Another two days at sea and their journey ended and they arrived at Pt. Lincoln, to be formally welcomed by the Harbour Master and other officials. However, this was not necessarily echoed by the general fishing fleet of the town, they were somewhat sceptical of the newcomers. At first the families shared accommodation, until their ‘trust houses ‘were available, storing their household goods on verandahs or wherever they fitted.

They had an unlucky start to the 1952 season due to bad weather and damaged nets, with repair materials difficult to obtain. Things were uncertain, and did not go to plan for some time, and their finances ran low. It really wasn’t until 1955-56 when the Janguard Brothers (from U.S.A.), sponsored by the S.A.Govt.,arrived and demonstrated the American pole fishing technique to catch tuna, that their haul improved, and the industry boomed.

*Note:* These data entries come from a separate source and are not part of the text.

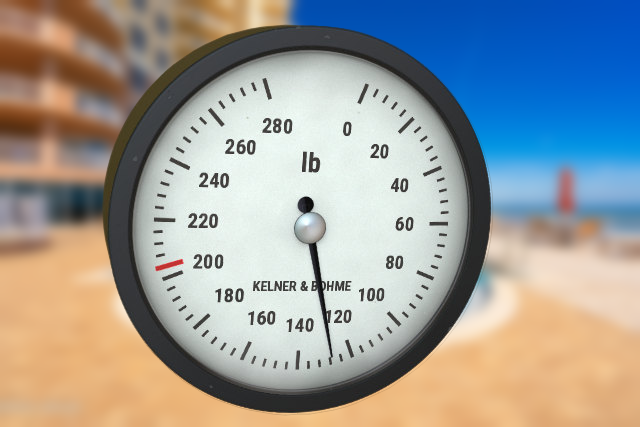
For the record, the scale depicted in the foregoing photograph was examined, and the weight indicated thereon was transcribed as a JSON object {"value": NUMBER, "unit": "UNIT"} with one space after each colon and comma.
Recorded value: {"value": 128, "unit": "lb"}
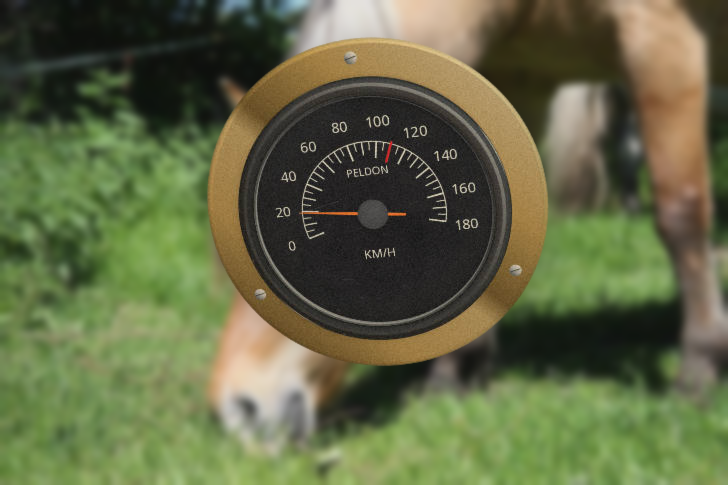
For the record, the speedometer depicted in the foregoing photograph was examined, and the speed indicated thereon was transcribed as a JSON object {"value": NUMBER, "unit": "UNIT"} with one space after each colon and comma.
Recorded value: {"value": 20, "unit": "km/h"}
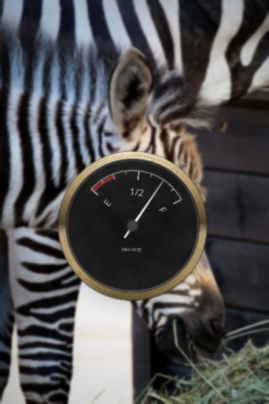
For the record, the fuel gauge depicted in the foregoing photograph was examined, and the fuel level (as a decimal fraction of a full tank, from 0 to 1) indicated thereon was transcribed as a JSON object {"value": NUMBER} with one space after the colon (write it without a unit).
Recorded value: {"value": 0.75}
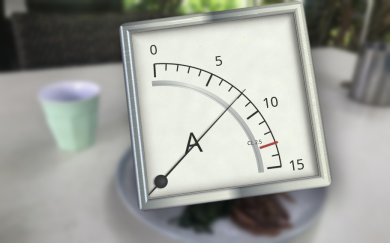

Some members may remember seeing footage on the Movietone news at the Regent Theatre, during the 1960s, this pole fishing technique. The excitement and thrill of the catch – men out on a platform outside the boat, heaving huge fish over their heads, onto the deck, with a lure on a short line attached to a bamboo pole.

The Janguard brothers stayed for three months and taught the crew of other boats of the local fleet. The boats needed to be modified for this different type of fishing, with the platforms for the men to stand on and the addition of live bait tanks.

And so, this successful fishing industry began, and really hasn’t looked back, changing over the years to the needs of consumers and markets around the nation and the world.

In more recent years, a local Preservation Society has been formed to which the Tacoma belongs,and is responsible for her ongoing maintenance.

However, the family still conducts short tuna fishing excursions 4 times per year with her, and the produce supplies restaurants and other outlets. She is moored just at Ross’s front door in the marina, so he can keep a very close eye on this very special family member.